Nous pourrons utiliser ces attributs dans le code du bot.

D'ailleurs, écrivons le ;)

said() et emoted()

Ces fonctions font, pour ainsi dire la même chose : elles vérifient que le corps ($msg->{body}) correspond à la regex $hl_regexp.

Si celle ci matche, alors on affiche le message correspondant $msg_hl en l'adressant à l'utilisateur ayant parlé.

Par exemple, pour said():

sub said {
    my ($self, $msg) = @_;

    if ($msg->{body} =~ $self->{hl_regexp}) {
        $self->say(
            who=>$msg->{who},
            channel=>$msg->{channel},
            body=>$self->{msg_hl},
        );
    }
}

Pour emoted(), étant donné que les arguments qui lui sont passés sont les mêmes, la fonction est la même, à l'exception du nom.

Il aurait été possible d'écrire une seule fois la fonction (pour said() par exemple) et de l'appeller dans l'autre.

chanjoin()

Enfin, la fonction chanjoin() devra vérifier qu'il ne va pas avertir son propre maître qu'il n'est pas là (ce serait particulièrement stupide) et qu'il ne va pas s'avertir lui même en lisant son propre message de connexion.

Ça donne quelque chose comme ça :

sub chanjoin {
    my ($self, $msg) = @_;

    if ($msg->{who} ne $self->{master} and $msg->{who} ne $self->{nick}) {
        $self->say(
            who=>$msg->{who},
            channel=>$msg->{channel},
            body=>$self->{msg_join},
        );
    }
}

Là encore, un say() sous conditionnelle.
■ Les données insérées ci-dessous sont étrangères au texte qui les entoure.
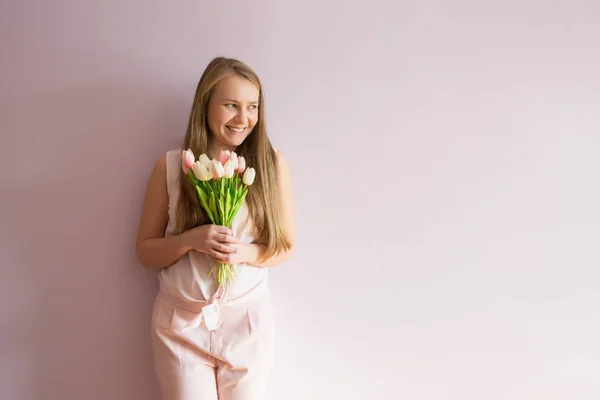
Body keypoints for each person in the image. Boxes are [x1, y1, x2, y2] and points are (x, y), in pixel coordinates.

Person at [135, 57, 295, 400]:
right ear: (205, 104)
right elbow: (145, 251)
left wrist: (245, 252)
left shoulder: (270, 165)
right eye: (231, 105)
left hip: (246, 324)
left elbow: (285, 245)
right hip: (181, 326)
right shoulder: (172, 167)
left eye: (252, 107)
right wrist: (191, 240)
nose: (243, 118)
Pour tester la différence de deux chaînes en Perl, on utilise ne et non !=.

Assemblage

Reste assembler tout ça et a instancier puis lancer le bot via son constructeur new() et sa méthode run() (définis par Bot::BasicBot).

#!/usr/bin/env perl

use strict;
use warnings;
use Bot::BasicBot;

package BotPasLa;
use base qw( Bot::BasicBot );

sub said {
    my ($self, $msg) = @_;

    if ($msg->{body} =~ $self->{hl_regexp}) {
        $self->say(
            who=>$msg->{who},
            channel=>$msg->{channel},
            body=>$self->{msg_hl},
        );
    }
}

sub emoted {
    my ($self, $msg_hl) = @_;

    if ($msg->{body} =~ $self->{hl_regexp}) {
        $self->say(
            who=>$msg->{who},
            channel=>$msg->{channel},
            body=>$self->{msg_hl},
        );
    }
}

sub chanjoin {
    my ($self, $msg) = @_;

    if ($msg->{who} ne $self->{master} and $msg->{who} ne $self->{nick}) {
        $self->say(
            who=>$msg->{who},
            channel=>$msg->{channel},
            body=>$self->{msg_join},
        );
    }
}
1;


my $bot = BotPasLa->new(
    server => "irc.freenode.org",
    channels => ["#test_chan"],
    nick => 'pala',
    charset=> "utf-8",
    master=>"matael",
    hl_regexp=>qr/.*matael\W.*/,
    msg_join=>"matael est pas lesa ;)",
    msg_hl=>"Pas la peine de le HL, il est pas la ;)"
)->run();

Lancement

Le shebang nous permet, une fois rendu exécutable, de lancer le script ainsi (nous admettrons qu'il s'appelle pala.pl):

./pala.pl

Sinon, sachez qu'on peut le lancer de manière classique avec :

perl pala.pl

Conclusion

Bien que très simple, ce bot montre comment utiliser la classe fournie par Bot::BasicBot.

Notez qu'on peut parfaire ledit bot en retenant par exemple la liste des HL et en les transmettant au maître à son retour. On peut aussi les lui transférer par mail, mais ce n'est pas l'objet de cet article.